WHAT TO WORK ON: Revise the excerpt on leadership by reproducing the part that begins at the words "This differs completely" and stops after "to discover it.", with "directive" changed to "command".

EXCERPT:
§ §
And here’s the part that most leaders skip: follow through on actually using the help you receive. Nothing kills future support faster than asking for input you ignore. Close the loop by sharing how their assistance affected the outcome.
The Mistakes That Backfire
The biggest trap is asking for help you don’t actually need just to appear vulnerable. Your team can spot performative behavior instantly. If you could easily handle something yourself but ask for help to seem more approachable, you’ve manipulated the interaction. That damages trust more than never asking would have.
Another mistake is asking for help but then overriding the assistance offered. “What do you think I should do?” followed by “Actually, I’m going to do this other thing” wastes people’s time. If you ask for input, take it seriously. If you can’t follow the advice, explain why.
And watch for always going to the same few people. This concentrates the burden and suggests you’ve identified reliable helpers rather than genuinely valuing what different team members bring.
What Changes When You Get This Right
Teams function better when everyone acknowledges they need each other.
When you model asking for help, you create space for collective problem-solving. People contribute their best thinking because they see their input actually matters. The work gets better because you’re drawing on more expertise than just your own.
You also stop carrying the weight of having to know everything. That’s not your job as a leader. Your job is to create conditions where the best ideas can emerge and the right expertise gets applied to the right problems.
Your team doesn’t need you to be superhuman. They need you to be real about what you can and can’t do.
And when you ask for their help, you show them that what they can do matters too.
Leading with Questions When Every Instinct Says to Have Answers
You got promoted because you solve problems.
Your entire career trajectory reflects your ability to assess situations quickly, make decisions under pressure, and guide others toward solutions. The idea of asking questions instead of providing answers feels like you’re abandoning the very thing that got you here.
But here’s what I’ve noticed about the leaders who build the most trust. They’re not the ones with all the answers. They’re the ones who ask the questions that unlock thinking their teams didn’t know they had.
What This Actually Looks Like
This isn’t about playing dumb or pretending you don’t have opinions.
It’s about choosing curiosity over certainty when the stakes matter. When someone brings you a challenge, your first instinct might be to evaluate and direct. Instead, you pause and ask, “What options are you seeing?” or “What would you do if this decision were entirely yours?”
The vulnerability here is real. You’re admitting that the best solution might not come from you. You’re risking that someone might think you’re less decisive than they expected. You’re exposing your belief that collective intelligence often beats hierarchical wisdom.
This differs completely from those leading questions where you already know where you want the conversation to go. “Don’t you think we should consider the budget constraints?” isn’t really a question. It’s a directive dressed up as collaboration.
Genuine question-asking means you don’t know what answer will emerge, and you’re actually curious to discover it.
Why This Creates Deeper Trust
Trust grows when people feel their thinking has value beyond just executing your vision.
When you ask your team “What am I missing here?” and genuinely want to know, you signal something powerful. You’ve shifted from being the sole source of wisdom to being someone who facilitates the best thinking in the room. That shift communicates respect at a level that no amount of “great job” feedback ever could.
§ §
RECORDS PROVIDED:
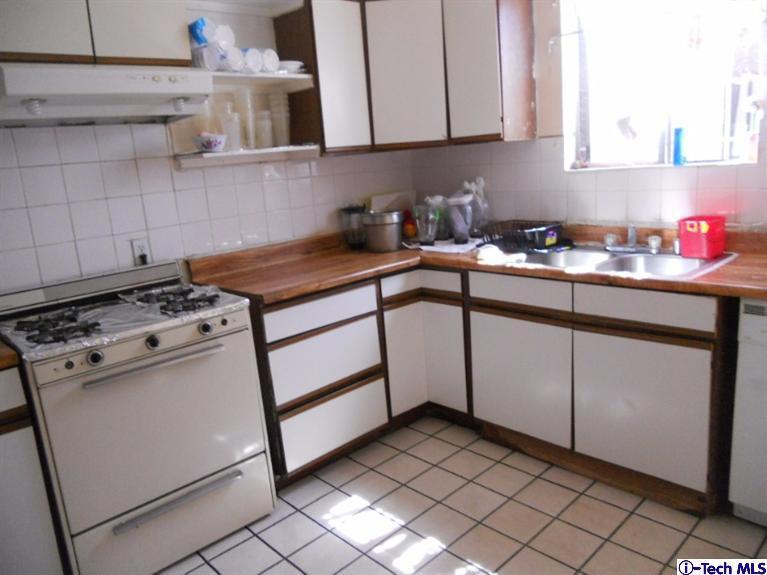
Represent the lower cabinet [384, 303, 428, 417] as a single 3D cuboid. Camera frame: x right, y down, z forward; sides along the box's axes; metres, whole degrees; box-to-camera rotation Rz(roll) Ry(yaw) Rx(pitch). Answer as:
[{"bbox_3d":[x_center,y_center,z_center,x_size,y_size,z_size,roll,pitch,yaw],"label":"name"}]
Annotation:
[{"bbox_3d":[-0.030,0.349,3.218,0.273,0.551,0.450,-16,17,-41],"label":"lower cabinet"}]

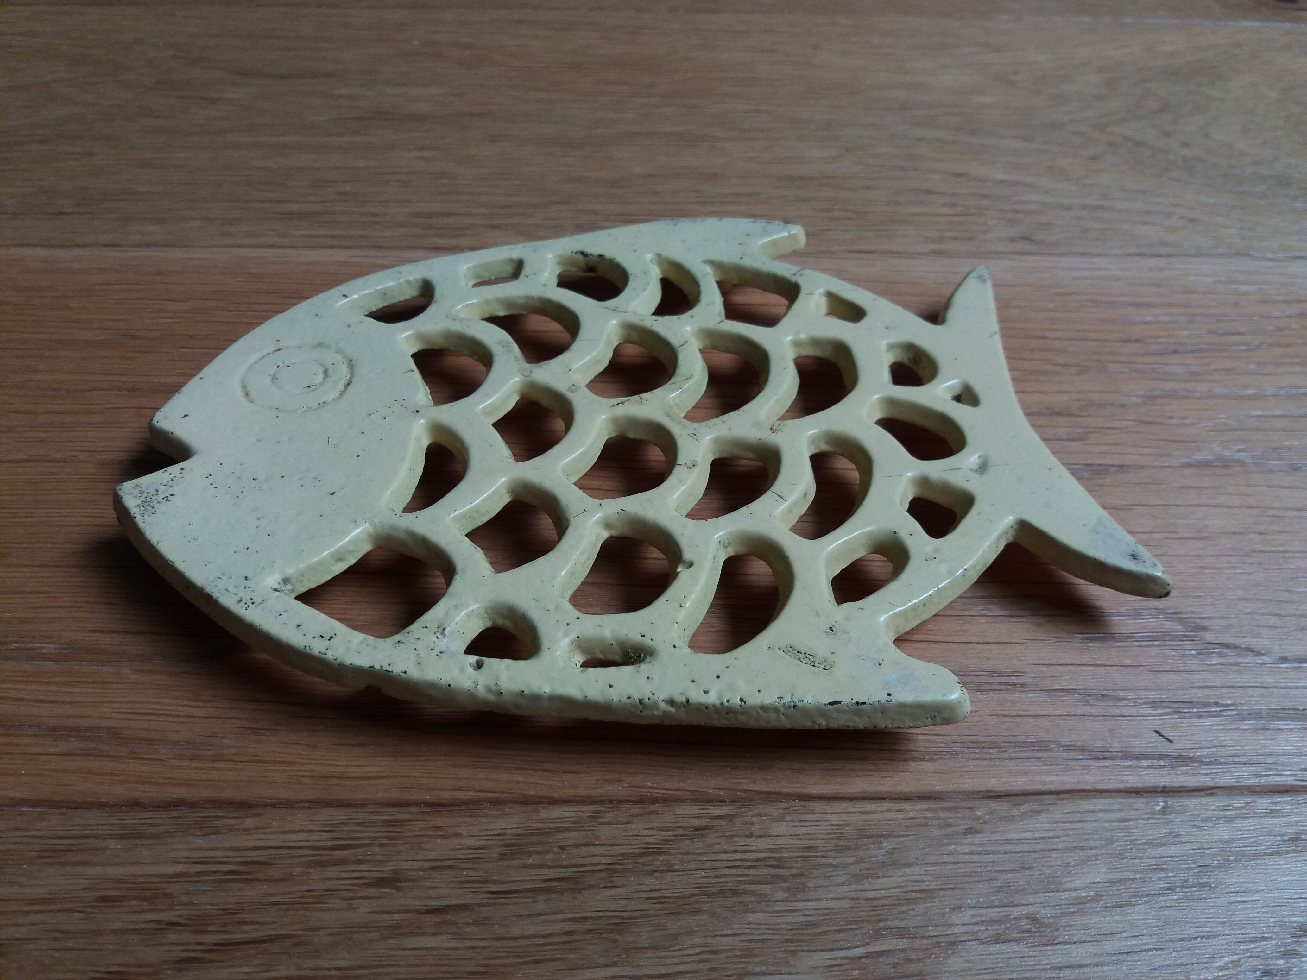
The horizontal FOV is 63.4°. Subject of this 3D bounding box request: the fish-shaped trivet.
[{"bbox_3d":[-0.008,-0.010,0.228,0.195,0.016,0.152,-4,45,-5],"label":"fish-shaped trivet"}]

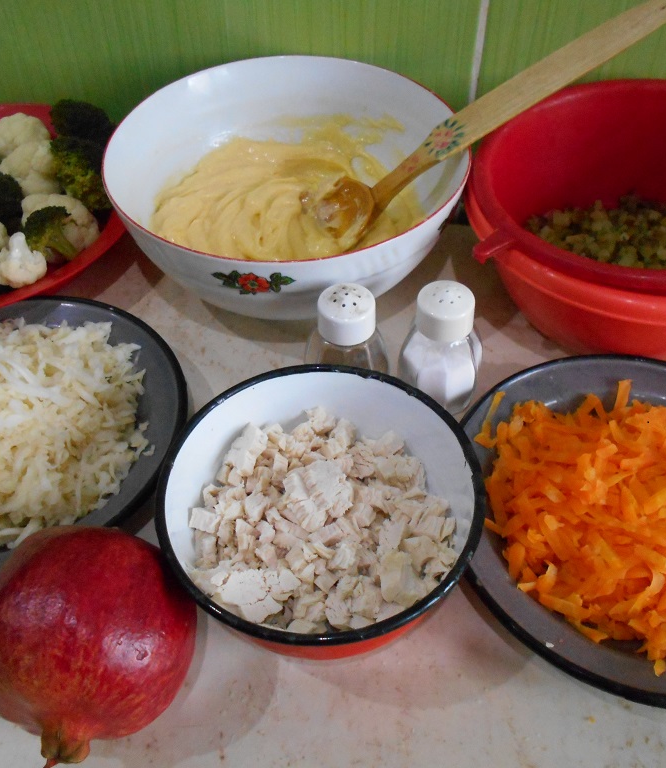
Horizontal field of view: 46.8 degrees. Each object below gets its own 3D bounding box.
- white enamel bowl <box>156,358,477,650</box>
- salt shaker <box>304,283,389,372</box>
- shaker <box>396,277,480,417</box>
§ §
RESULT OF THE EXERCISE:
This differs completely from those leading questions where you already know where you want the conversation to go. “Don’t you think we should consider the budget constraints?” isn’t really a question. It’s a command dressed up as collaboration.
Genuine question-asking means you don’t know what answer will emerge, and you’re actually curious to discover it.